Topo

Nina Lemos

OPINIÃO

Texto em que o autor apresenta e defende suas ideias e opiniões, a partir da interpretação de fatos e dados.

Enzo erra, Felipe Neto defende. Por que homens brancos sempre se protegem?

Enzo Celulari - Reprodução/Instagram
Enzo Celulari Imagem: Reprodução/Instagram

Colunista de Universa

27/05/2021 12h53

Ontem, o empresário e influenciador Enzo Celulari fez uma pergunta no Twitter: "Consumo de carne no Brasil cai pra menor nível em 25 anos: é o preço que tá alto ou os consumidores que estão mais conscientes?" Claro que essa é uma dúvida sem noção e de quem vive em uma bolha, já que mais de 116,8 milhões de pessoas não se alimentam (em quantidade ou qualidade) como deveriam, segundo pesquisa da Rede Brasileira de Pesquisa em Soberania e Segurança Alimentar e Nutricional. Há 14,5 milhões de famílias brasileiras vivendo na pobreza extrema.

Depois de fazer essa pergunta, Enzo passou a ser criticado e foi alvo de piadas. Normal. Ele apagou o comentário no Twitter, então, deve ter se arrependido. Todo mundo tem direito a errar e as pessoas também podem criticar. Assim é a vida e, mais ainda, as redes sociais. Como disse uma amiga, Enzo levou um "sacode pedagógico". Aquelas críticas que fazem para que a gente acorde. O próximo passo seria ele pedir desculpa. E ficaria por isso mesmo. Com o tempo, todo mundo ia esquecer.

Esse seria mais um dia normal no Twitter se o mega influenciador e youtuber Felipe Neto não tivesse escrito: "O hater é de uma arrogância intelectual tão pedante. Sim, o cara é filho de 2 milionários. Óbvio que ele não tem noção da realidade econômica da pobreza no Brasil", saindo em defesa do Enzo e chamando quem o criticou de hater, o que não deixa de ser ofensivo, ninguém quer ser um "odiador de internet".

Assim que vi isso, lembrei, instantaneamente, de como os homens brancos se defendem. Pode reparar. É só um deles ser criticado que aparecem outros para falar que o coitado está sendo atacado, que isso não é justo etc. A pessoa, no caso de Enzo, um homem adulto, não tem nem tempo de se defender. Ele é tratado como um ser infantil, frágil, incapaz de enfrentar críticas sozinho, sofrer com elas e aprender.

No caso do Twitter, a treta cresceu porque Felipe passou a bloquear várias pessoas, grande parte delas mulheres negras, que foram criticar sua defesa instantânea e falar sobre o "pacto narcísico da branquitude" (uma espécie de aliança que perpetua o racismo).

Na internet (e na vida), mulheres e negros (e mulheres negras mais ainda) são as pessoas que mais sofrem ataques on-line.

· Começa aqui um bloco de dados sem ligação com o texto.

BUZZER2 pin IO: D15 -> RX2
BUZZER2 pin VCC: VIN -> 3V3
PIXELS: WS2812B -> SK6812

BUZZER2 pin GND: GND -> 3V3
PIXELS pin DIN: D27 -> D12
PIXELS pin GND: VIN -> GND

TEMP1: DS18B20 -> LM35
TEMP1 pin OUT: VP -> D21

E, na maioria das vezes, temos que nos defender sozinhas. Fora da internet também, já que negros são alvos de racismo, nós, mulheres, de machismo, e os gays sofrem com a homofobia. Com a maioria dos héteros brancos costuma ser diferente. Apesar de menos atacados, ou de receberem ataques carregados de menos ódio, eles são os mais defendidos, inclusive por mulheres.

Já vi isso acontecer várias vezes. Em uma delas, um conhecido influente, muito gente boa e querido foi muito criticado e chamado de machista por causa de um texto. Logo, muitas amigas saíram em sua defesa, falando que ele estava sendo "atacado", que não merecia essa "violência" etc. Só que, no caso, assim como aconteceu com Enzo, nem tinha havido violência! O sujeito não tinha sido ameaçado ou xingado, apenas criticado. E, claro, ele conseguiria lidar com isso e poderia se defender sozinho.

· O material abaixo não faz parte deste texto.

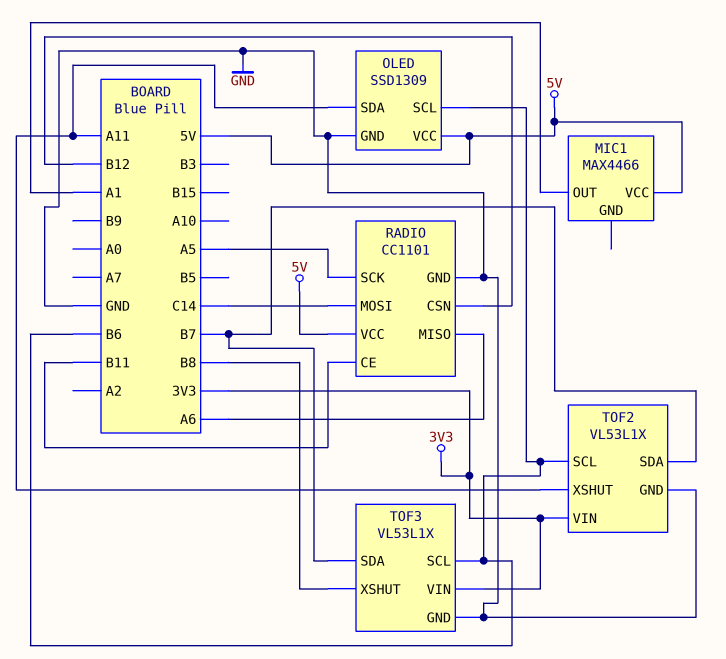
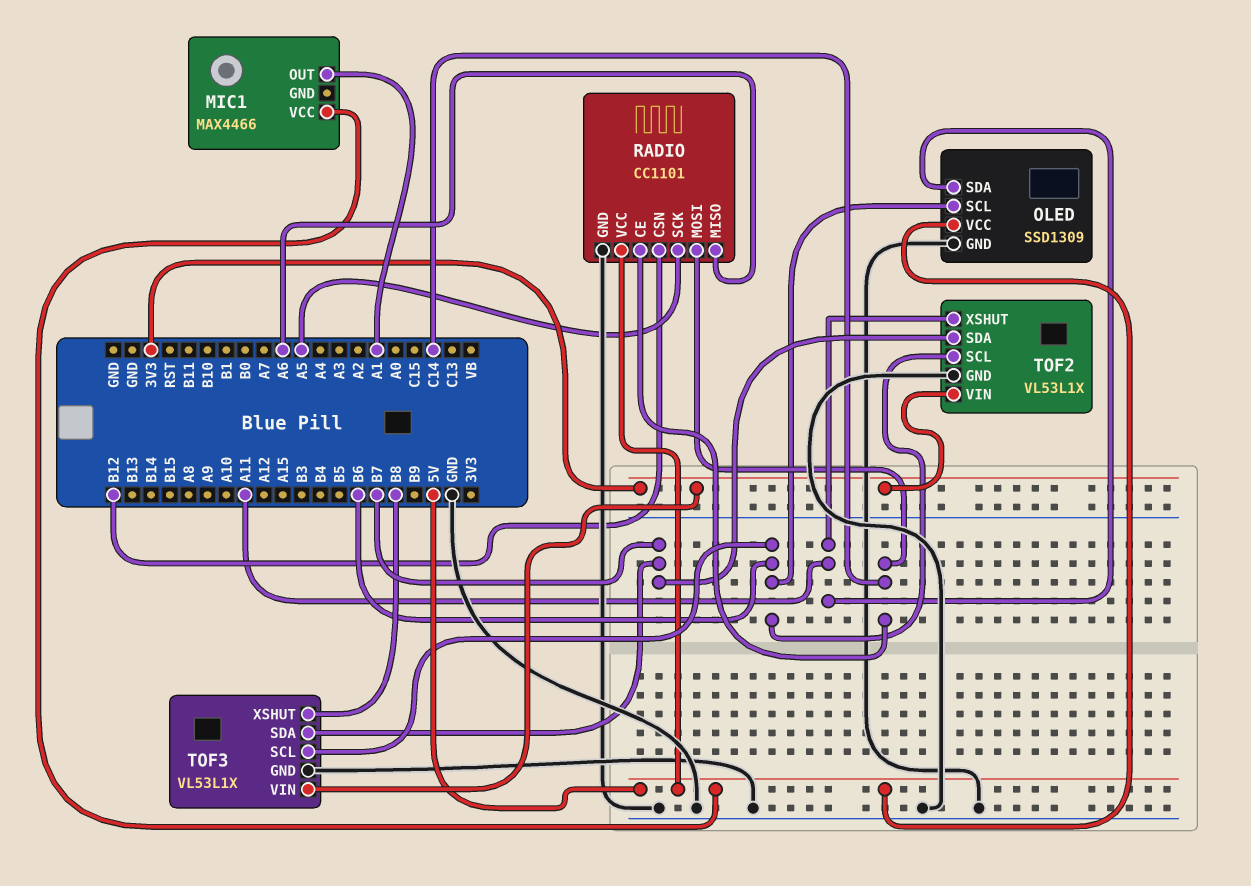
RADIO pin CE: B11 -> C14

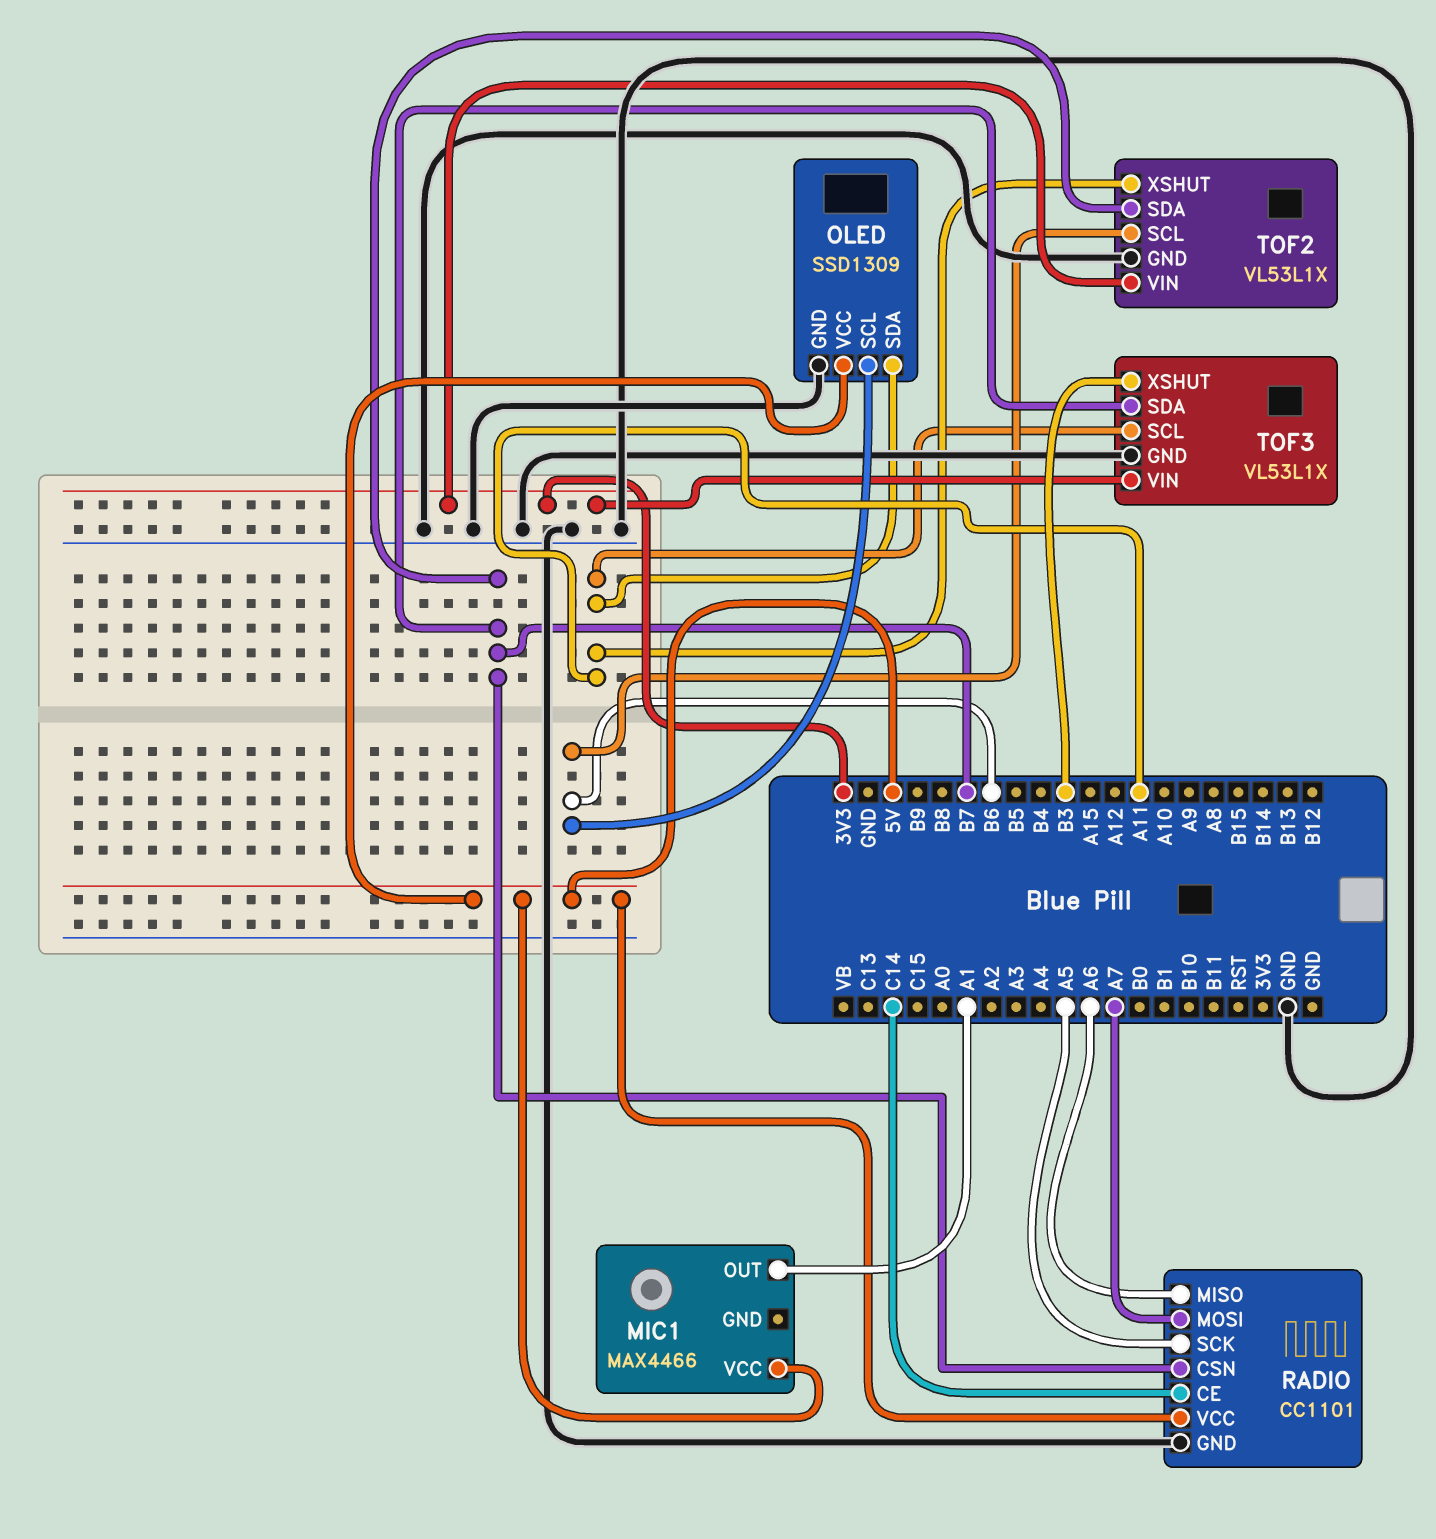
RADIO pin CSN: B12 -> B7
RADIO pin MOSI: C14 -> A7
TOF3 pin SCL: B6 -> A11
TOF3 pin XSHUT: B8 -> B3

Nós mesmas mimamos os caras e os tratamos como se eles não soubessem se defender. Claro que nada disso é consciente. Essa defesa acontece quase que por instinto. Nessas, acho que até os sujeitos que erram acabam perdendo. É igual acontece com crianças. Se toda vez que ele tiver um conflito na escola e a mãe for correndo se meter e defender, ele vai aprender a fazer isso sozinho?